Pour la maladie de Lyme, des hypothèses sont présentées comme des faits avérés, sans confirmation par des études : c'est cela qui pose problème. La preuve est remplacée par le témoignage de médecins qui relatent des expériences, ce qui nous ramène loin en arrière, lorsque l'expérience seule fondait les conclusions médicales. J'ajoute que les témoignages, dans les médias, sont souvent issus d'organisations militantes. Un discours qui n'est pas exempt d'un certain complotisme se développe : « Cette maladie qu'on vous cache » a titré Le Nouvel Observateur... Ce discours est à la fois anti-establishment, anti-médecine, anti-science, anti-sociétés savantes... C'est l'avènement d'une médecine que je qualifierais presque de populiste. En ce sens la question devient un problème de société. Et nous demeurons démunis, nous, les médecins qui travaillons chaque jour sur ces pathologies, pour répondre aux attaques médiatiques.

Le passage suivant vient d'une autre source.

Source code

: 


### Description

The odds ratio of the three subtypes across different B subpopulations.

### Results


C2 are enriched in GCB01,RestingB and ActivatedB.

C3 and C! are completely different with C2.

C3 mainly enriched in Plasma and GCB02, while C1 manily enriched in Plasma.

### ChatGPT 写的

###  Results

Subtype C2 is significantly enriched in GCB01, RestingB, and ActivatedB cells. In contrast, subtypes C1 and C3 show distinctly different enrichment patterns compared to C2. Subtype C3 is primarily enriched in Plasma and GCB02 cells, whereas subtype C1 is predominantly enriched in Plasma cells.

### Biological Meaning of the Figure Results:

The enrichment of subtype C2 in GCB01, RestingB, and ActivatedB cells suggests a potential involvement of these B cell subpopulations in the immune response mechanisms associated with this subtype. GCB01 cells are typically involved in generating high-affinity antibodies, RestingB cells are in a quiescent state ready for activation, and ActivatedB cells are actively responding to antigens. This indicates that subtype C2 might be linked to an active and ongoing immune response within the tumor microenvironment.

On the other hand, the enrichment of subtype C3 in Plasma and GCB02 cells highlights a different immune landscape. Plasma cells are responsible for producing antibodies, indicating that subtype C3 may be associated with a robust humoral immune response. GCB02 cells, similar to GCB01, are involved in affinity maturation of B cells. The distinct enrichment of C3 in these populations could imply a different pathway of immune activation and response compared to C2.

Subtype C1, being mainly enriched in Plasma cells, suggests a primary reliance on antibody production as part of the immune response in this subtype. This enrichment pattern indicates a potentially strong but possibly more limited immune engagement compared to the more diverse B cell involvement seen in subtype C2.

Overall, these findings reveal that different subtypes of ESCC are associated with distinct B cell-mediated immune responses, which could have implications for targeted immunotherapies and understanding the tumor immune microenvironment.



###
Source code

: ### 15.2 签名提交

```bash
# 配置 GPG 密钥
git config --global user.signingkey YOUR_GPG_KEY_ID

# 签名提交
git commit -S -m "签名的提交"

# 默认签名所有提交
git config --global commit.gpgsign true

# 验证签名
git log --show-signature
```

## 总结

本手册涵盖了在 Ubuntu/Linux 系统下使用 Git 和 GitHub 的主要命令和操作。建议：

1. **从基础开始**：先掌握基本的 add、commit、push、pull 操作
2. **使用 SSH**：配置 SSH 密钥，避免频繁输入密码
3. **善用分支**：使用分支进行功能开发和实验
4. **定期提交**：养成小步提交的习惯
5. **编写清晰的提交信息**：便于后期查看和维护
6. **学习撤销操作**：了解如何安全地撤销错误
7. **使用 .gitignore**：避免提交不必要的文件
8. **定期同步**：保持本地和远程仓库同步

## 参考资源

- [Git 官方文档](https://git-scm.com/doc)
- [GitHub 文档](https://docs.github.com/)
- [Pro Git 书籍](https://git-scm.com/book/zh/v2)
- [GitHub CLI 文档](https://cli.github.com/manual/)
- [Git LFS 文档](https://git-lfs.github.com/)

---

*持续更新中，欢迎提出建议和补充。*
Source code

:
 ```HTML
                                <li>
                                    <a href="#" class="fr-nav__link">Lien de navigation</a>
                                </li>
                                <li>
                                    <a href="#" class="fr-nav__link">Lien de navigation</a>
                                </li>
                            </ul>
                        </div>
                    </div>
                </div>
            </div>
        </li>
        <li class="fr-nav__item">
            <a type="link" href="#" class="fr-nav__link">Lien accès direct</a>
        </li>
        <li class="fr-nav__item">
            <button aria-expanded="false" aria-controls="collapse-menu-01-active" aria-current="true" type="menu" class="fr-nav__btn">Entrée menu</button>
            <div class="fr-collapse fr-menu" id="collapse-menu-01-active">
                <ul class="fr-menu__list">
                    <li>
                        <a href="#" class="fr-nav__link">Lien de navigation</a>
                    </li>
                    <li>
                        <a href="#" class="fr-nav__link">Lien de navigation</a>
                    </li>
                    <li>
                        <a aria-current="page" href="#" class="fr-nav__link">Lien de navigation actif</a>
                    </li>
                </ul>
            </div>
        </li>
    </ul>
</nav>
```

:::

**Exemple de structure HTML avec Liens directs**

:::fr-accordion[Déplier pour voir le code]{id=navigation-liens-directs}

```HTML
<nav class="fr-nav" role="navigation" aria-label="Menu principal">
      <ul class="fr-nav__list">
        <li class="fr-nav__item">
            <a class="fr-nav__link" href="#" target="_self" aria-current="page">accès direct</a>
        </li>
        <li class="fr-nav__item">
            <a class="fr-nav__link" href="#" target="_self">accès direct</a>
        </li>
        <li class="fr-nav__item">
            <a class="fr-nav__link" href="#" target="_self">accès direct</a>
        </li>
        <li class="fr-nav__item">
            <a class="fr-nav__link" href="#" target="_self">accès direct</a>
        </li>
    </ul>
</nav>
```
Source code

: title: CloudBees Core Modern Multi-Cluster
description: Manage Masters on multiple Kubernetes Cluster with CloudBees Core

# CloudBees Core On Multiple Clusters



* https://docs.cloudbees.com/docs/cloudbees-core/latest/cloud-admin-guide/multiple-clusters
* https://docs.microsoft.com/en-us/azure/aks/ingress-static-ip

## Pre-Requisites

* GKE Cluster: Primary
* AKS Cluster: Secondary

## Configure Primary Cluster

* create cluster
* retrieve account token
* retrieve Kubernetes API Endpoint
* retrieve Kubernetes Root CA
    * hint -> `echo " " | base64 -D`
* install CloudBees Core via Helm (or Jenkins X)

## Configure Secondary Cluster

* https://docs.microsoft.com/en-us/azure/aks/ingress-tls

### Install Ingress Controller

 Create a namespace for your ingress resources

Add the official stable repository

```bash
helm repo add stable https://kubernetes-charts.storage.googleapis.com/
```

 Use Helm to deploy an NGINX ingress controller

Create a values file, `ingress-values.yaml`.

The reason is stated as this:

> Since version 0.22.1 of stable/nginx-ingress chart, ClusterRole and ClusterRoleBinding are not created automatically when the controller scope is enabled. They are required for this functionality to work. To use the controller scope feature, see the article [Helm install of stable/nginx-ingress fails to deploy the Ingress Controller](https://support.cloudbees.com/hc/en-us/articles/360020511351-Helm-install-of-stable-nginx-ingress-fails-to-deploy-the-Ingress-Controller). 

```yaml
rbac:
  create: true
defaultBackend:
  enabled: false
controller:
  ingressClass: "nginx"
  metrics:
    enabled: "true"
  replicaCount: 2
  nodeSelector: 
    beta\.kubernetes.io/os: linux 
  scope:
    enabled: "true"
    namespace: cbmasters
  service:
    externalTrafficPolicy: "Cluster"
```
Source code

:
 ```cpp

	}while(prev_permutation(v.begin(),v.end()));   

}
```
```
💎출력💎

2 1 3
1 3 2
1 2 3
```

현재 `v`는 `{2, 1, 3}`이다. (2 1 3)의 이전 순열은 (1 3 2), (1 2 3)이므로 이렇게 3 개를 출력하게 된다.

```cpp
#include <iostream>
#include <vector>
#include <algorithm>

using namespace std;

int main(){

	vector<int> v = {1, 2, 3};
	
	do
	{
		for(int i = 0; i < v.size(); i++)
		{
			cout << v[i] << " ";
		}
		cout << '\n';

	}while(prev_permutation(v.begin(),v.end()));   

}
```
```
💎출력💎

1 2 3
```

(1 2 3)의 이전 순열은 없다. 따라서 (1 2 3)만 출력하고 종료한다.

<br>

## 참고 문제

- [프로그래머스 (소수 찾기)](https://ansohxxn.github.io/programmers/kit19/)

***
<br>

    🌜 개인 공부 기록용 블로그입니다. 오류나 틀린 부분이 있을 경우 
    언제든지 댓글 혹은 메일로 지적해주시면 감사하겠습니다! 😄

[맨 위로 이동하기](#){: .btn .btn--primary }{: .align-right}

Il est nécessaire de clarifier les termes du débat et d'instiller un peu de transparence. On a d'abord parlé de maladie de Lyme, puis de co-infection d'autres bactéries transmises par les tiques, puis de crypto-infections qui déboucheraient sur un syndrome persistant polymorphe après une possible piqûre de tique - tout un programme ! - puis d'autres pathologies encore. On nous dit que la maladie de Lyme serait à l'origine de la sclérose latérale amyotrophique, ou de l'autisme : ce sont des affirmations graves... Nous demandons donc une transparence sur les examens réalisés - beaucoup le sont dans des cliniques vétérinaires, ce qui est scandaleux - et sur leurs interprétations, comme sur les protocoles thérapeutiques appliqués, qui utilisent de très nombreuses molécules, des dizaines, anti-infectieuses ou non, pendant des mois ou des années, parfois en mettant en jeu la vie des patients. Des traitements par voie veineuse emploient des antibiotiques de dernière génération qui ne sont pas validés. La revue Emerging infectious diseases rapporte des cas de décès à la suite de traitements par voie veineuse. La science a produit des études valables en toute transparence. Que ceux qui ont une opinion différente - je la respecte - fassent la transparence sur leurs protocoles. Il n'est pas compliqué de publier une série ! On ne peut se contenter d'affirmer que « 80 % des patients sont guéris », surtout quand les patients témoignent de rechutes successives, demandent une prise en charge d'affection longue durée, ne guérissent jamais, voire se suicident.
Les centres de référence peuvent apporter un progrès. Il est possible de mener une recherche scientifique sur tous ces cas, qui relèvent pour certains de la maladie de Lyme, pour d'autres sans doute de la médecine interne.